OK. Let’s assume we’ve got that solid landing page (quite likely several for each of the solutions, products or campaign being run). How did people get there? In a world of literally MILLIONS of pages, how did they find yours?

The magic word is CONTENT.

Content should not be confused with advertising. In fact, advertising posing as content is quickly discovered as such, and harms the brand deeply. Content is education. It is sharing opinions, experiences, thoughts, ideas, successes, and without an obvious goal of getting something in return beyond an acknowledgement that the author is a subject matter expert, and is willing to provide information without a hidden agenda. The altruistic motivation is what buyers crave far more than clever jingles, surveys, puzzles, or quizzes.

Think about your Competitors

Now we move back some more. Who are your competitors and what do they know, do, offer, profess or otherwise claim that whether real or not, is intent in casting their goods in a more favorable light then your own. Often these claims (real or otherwise) are unchallenged, simply because they are crafted by expensive marketing research companies, whose lipstick is more attractive that the pig that’s wearing it.

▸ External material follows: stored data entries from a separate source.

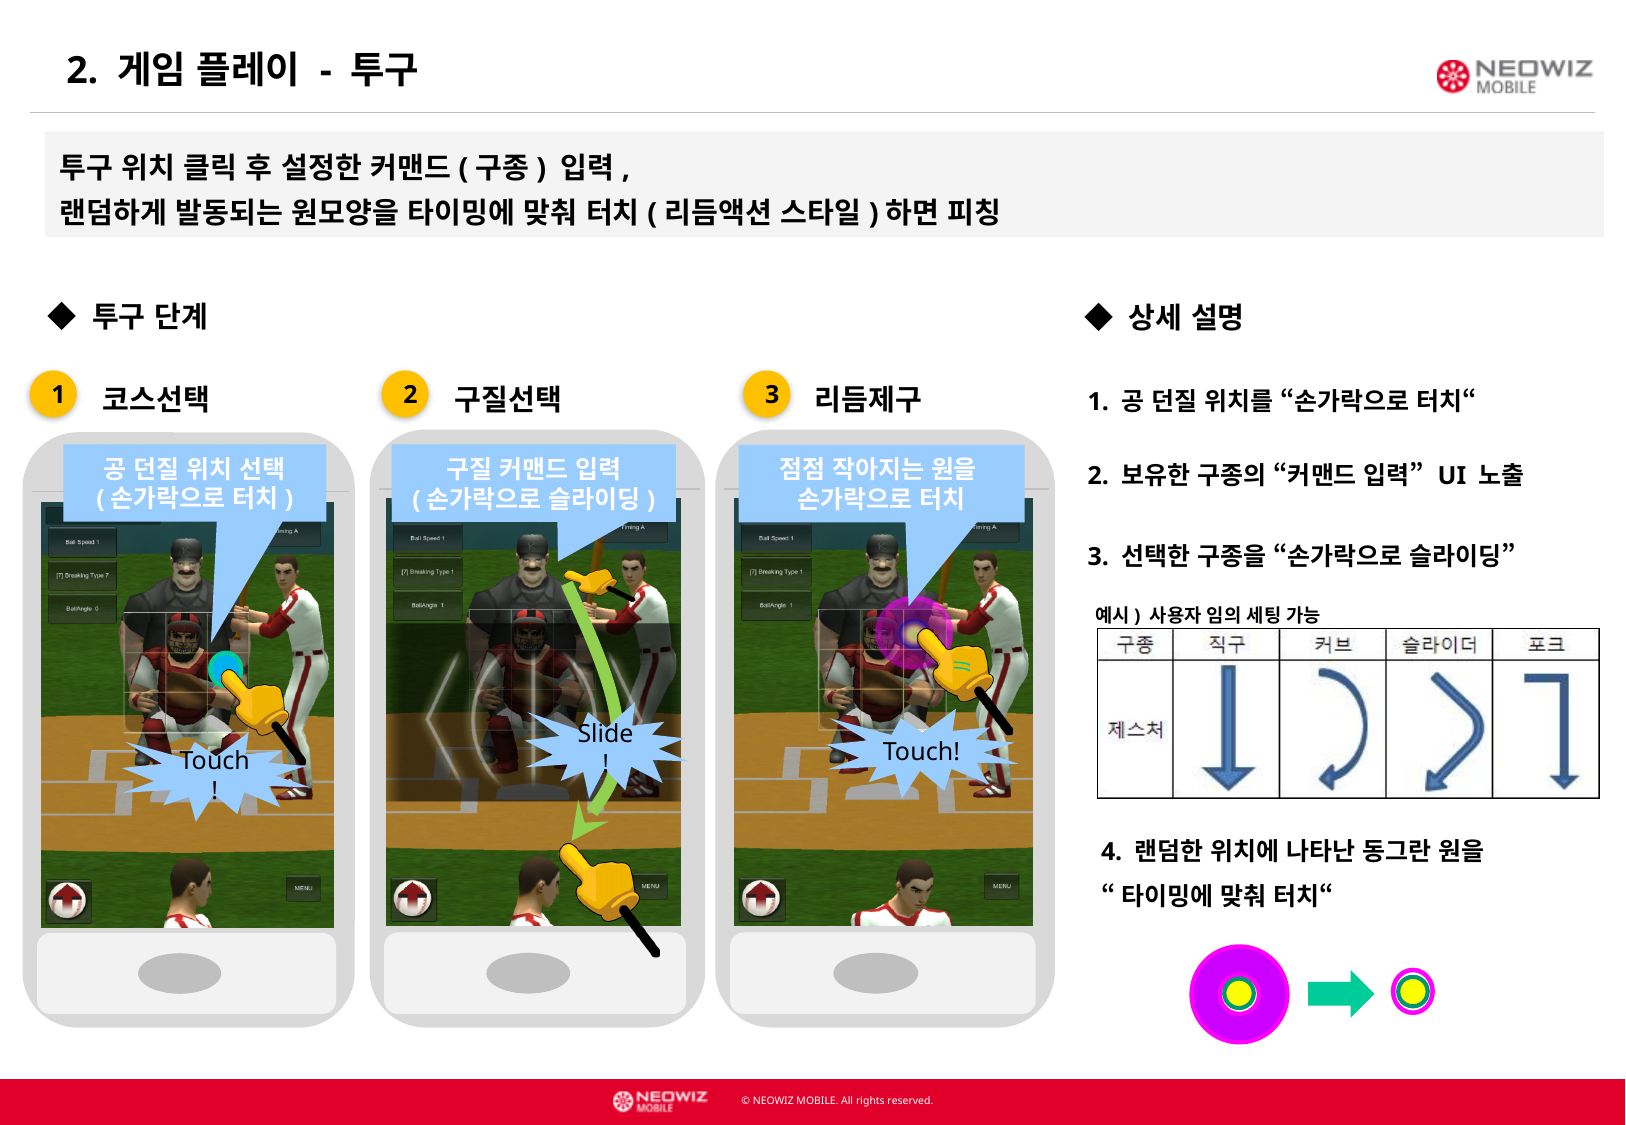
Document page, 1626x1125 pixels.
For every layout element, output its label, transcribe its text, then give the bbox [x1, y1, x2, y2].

picture [1437, 60, 1595, 95]
text_box ◆ 투구 단계 [32, 273, 684, 341]
text_box 3 [743, 370, 791, 418]
text_box 1. 공 던질 위치를 “손가락으로 터치“ [1072, 363, 1604, 423]
text_box 코스선택 [88, 356, 226, 424]
text_box 2 [381, 370, 429, 418]
text_box 구질선택 [439, 356, 578, 424]
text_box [1191, 946, 1433, 1043]
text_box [715, 429, 1056, 1028]
text_box 1 [29, 370, 77, 418]
text_box 2. 보유한 구종의 “커맨드 입력” UI 노출 [1072, 436, 1620, 497]
text_box 리듬제구 [799, 356, 938, 424]
text_box ◆ 상세 설명 [1069, 274, 1322, 342]
text_box 2. 게임 플레이 - 투구 [51, 38, 435, 98]
text_box 4. 랜덤한 위치에 나타난 동그란 원을 “타이밍에 맞춰 터치“ [1086, 813, 1604, 918]
picture [613, 1079, 708, 1125]
picture [1097, 628, 1600, 799]
text_box 3. 선택한 구종을 “손가락으로 슬라이딩” [1073, 518, 1625, 578]
text_box 예시) 사용자 임의 세팅 가능 [1080, 584, 1435, 634]
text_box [22, 432, 355, 1028]
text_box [369, 429, 706, 1028]
text_box 투구 위치 클릭 후 설정한 커맨드(구종) 입력, 랜덤하게 발동되는 원모양을 타이밍에 맞춰 터치(리듬액션 스타일)하면 피칭 [44, 131, 1604, 238]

Look back at who your competitors were not so long ago. Have they truly created something far better than yours, or have they simply done a better job of convincing buyers that you are yesterday’s news. Having been in the IT sales and marketing business for more than 25 years, there are some companies that come to mind that seemed to never be knocked from their throne – WordPerfect, Lotus 1-2-3, Wang, Digital Equipment, and many other – gone or just consumed by other companies. So while others were innovating these companies rested on their laurels eventually being a footnote in the early days of PCs. And one need not go back 20 years to think about MySpace, the Zune, even Napster.

Take the time to evaluate your competitors and create a simple but honest SWOT analysis (S=Strengths, W=Weaknesses, O=Opportunities, T-Threats) so you the marketing efforts can identify the weak spots and attack them.

Putting it all together

The singular most important foundation a business has for marketing is its database. The database (whether in a sophisticated CRM tool, or an excel spreadsheet). In addition to current and/or former clients, it needs to be constantly fed, updated, parsed, and managed or every other dollar or hour spent will be sub-optimized. The database provides not only the contacts, but a history of business/client experiences – both good and bad. And it is the starting point to uncover any real or perceived “warts” potential clients might find, and an opportunity to address them before going live with campaigns.

Now we have all the parts, we need to converge all the actions to drive buyers and influencers to the landing page(s), where we can generate the dialogue and begin to turn clicks into customers. Addressing all of the nuances of email marketing, snail mail marketing, content marketing through blogs, and distribution through social media outlets like Twitter, Facebook, LinkedIn and (especially) Google+. Tie in a moderate budget to generate visits by using Google AdWords and follow up with participation in industry events where subject matter experts are sought out for their knowledge and ideas.